• Information provided
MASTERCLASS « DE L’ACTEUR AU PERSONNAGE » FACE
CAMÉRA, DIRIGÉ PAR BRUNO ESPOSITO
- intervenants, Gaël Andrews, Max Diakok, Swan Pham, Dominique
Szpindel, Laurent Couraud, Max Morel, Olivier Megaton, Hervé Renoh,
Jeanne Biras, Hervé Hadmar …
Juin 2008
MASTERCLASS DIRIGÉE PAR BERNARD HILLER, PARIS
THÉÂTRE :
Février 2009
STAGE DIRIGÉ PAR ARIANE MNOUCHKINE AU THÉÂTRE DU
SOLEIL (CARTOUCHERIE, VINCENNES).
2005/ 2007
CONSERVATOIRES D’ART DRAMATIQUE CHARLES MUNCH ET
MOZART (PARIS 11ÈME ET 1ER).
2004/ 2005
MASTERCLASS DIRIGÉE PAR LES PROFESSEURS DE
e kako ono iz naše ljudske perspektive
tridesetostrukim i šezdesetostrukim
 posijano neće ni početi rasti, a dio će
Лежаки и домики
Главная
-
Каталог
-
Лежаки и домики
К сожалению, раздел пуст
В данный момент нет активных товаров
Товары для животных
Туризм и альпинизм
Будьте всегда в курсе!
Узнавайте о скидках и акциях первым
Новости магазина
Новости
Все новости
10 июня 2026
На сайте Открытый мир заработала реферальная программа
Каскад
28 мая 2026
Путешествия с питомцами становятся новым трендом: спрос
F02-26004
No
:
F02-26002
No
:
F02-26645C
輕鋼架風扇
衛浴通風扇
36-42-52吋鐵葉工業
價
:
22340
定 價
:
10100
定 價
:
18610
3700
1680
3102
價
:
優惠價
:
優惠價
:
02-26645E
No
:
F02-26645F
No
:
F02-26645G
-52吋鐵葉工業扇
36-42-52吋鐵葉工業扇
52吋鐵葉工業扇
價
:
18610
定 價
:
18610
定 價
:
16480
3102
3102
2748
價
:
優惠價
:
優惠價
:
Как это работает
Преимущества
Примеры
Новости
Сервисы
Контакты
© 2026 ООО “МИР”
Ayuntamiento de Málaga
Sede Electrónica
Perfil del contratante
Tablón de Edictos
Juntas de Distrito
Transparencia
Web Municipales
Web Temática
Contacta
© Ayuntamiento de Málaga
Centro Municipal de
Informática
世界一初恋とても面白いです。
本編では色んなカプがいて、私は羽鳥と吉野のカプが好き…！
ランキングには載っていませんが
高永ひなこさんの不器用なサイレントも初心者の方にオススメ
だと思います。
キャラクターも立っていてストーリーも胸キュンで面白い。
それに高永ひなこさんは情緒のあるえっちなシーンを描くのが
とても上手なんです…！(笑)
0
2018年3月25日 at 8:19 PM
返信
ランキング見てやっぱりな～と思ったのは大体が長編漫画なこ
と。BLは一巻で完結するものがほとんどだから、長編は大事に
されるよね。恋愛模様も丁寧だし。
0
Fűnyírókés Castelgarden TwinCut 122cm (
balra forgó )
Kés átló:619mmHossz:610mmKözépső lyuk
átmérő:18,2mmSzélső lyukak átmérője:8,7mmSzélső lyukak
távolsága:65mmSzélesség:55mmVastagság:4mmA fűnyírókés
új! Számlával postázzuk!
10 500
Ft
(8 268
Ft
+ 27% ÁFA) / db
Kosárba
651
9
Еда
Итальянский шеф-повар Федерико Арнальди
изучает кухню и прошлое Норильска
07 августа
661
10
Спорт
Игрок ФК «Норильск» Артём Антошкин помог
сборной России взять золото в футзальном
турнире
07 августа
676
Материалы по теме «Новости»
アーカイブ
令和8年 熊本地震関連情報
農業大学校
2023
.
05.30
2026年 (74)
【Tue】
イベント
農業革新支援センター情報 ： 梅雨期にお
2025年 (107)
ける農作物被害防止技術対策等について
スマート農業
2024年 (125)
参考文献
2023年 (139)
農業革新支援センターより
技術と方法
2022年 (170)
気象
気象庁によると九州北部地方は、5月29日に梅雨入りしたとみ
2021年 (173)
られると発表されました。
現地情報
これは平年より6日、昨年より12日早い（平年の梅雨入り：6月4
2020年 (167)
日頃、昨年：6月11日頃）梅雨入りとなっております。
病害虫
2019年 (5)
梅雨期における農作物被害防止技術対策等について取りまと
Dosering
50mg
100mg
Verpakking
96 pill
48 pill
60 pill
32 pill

• Problem to solve
Pull out the lines above in which the word "Hervé" appears.

• Worked solution
Szpindel, Laurent Couraud, Max Morel, Olivier Megaton, Hervé Renoh,
Jeanne Biras, Hervé Hadmar …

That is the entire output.